With regard to skin toxicity, the longer treatment time of CWBI induced a higher rate of acute toxicities with more severe conditions, such as grade 3 toxicities. The incidence of erythema/hyperpigmentation was higher in the CWBI group immediately after RT and remained so for up to 3 years. Breast edema was observed more frequently in the AWBI group at 6 months and 1 year after RT, but the statistically significant difference was no longer apparent after 2 years. Thus, in terms of hyperpigmentation, AWBI was favorable over CWBI. However, these data should be interpreted with caution, because different physicians from each center graded the skin toxicities. In the RMH/SGOC trial, which used the same fraction size as that in our study, AWBI was superior to CWBI in terms of late toxicities in all clinical assessments, including cosmesis, breast edema, shrinkage, distortion, and induration up to 10 years. Nevertheless, the estimated rate of any change in breast appearance by photographic assessment at 10 years was 2.7% higher in the AWBI than CWBI arm [33]. Therefore, further development of the data is needed in our study.

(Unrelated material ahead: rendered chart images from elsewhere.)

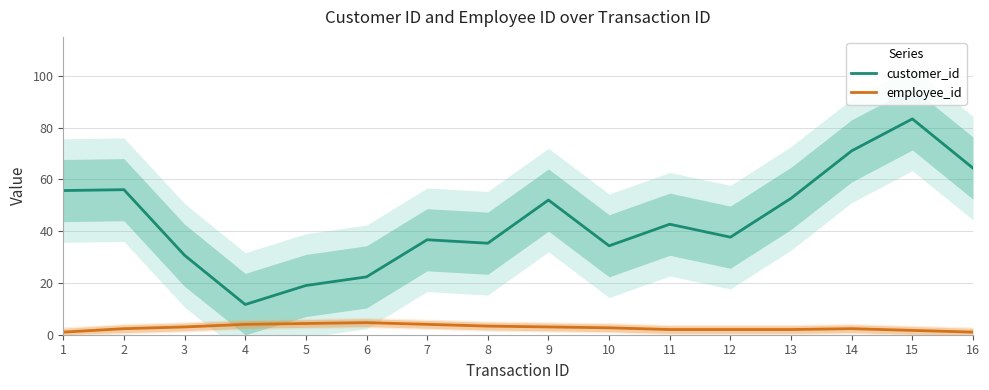

The customer_id series shows 83.3 at 15. True or false?

True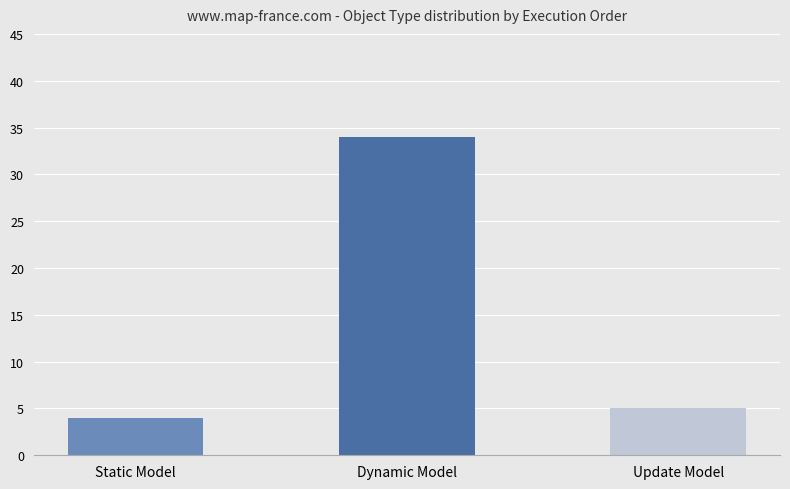

What is the ratio of the value at Update Model to the value at Dynamic Model?

0.1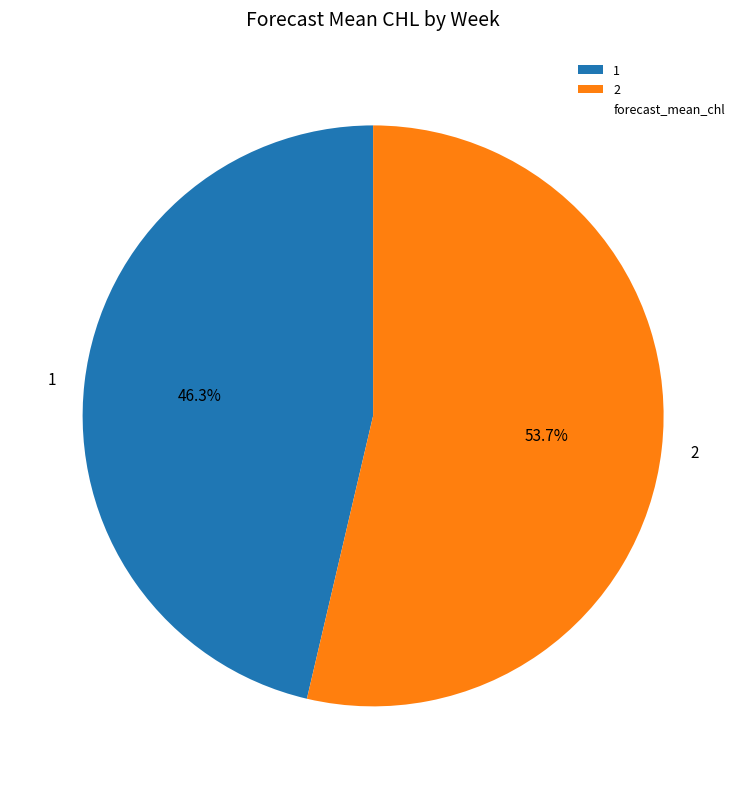

Is the sum of 2 and 1 greater than half?

Yes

The major limitation of this study was the low IBTR rate, which was insufficient for statistical differentiation of significant risk factors. The only statistically significant risk factor was high tumor grade. A Ki-67 index ≥ 14% was only marginally related to IBTR. Thus, a longer follow-up and additional patients are needed for greater statistical validity [34-36]. However, the IBTR rates in this study were low compared with those in previous trials. At 5 years, the CWBI group in this study achieved an IBTR rate of 1.8%, compared with 6.7% in the START A trial [3]. Similarly, the AWBI group in this study had an IBTR rate of 0.8%, compared with 8.7% in the START A trial [3]. Our low IBTR rate may demonstrate the efficacy of AWBI in early breast cancer, including more aggressive subtypes. In addition to its retrospective design, another limitation of this study was that the AWBI and CWBI arms originated from different centers. Chemotherapy was given more frequently in the AWBI group, which may have affected not only the rate of DM but also those of IBTR, LRR, and RFS.

To the best of our knowledge, this is the first report addressing the efficacy of hypofractionation in patients with early breast cancer with high proliferative potential. Our study demonstrates comparable efficacy between AWBI and CWBI for histologically heterogeneous breast malignancy with adverse prognostic features. Moreover, AWBI was gentler in terms of skin hyperpigmentation. Clinicians should not be discouraged from selecting AWBI for the treatment of biologically more aggressive tumors with poor prognostic factors in breast conservation therapy of early breast cancer.

conflicts of interest

The authors declare that there are no conflicts of interest.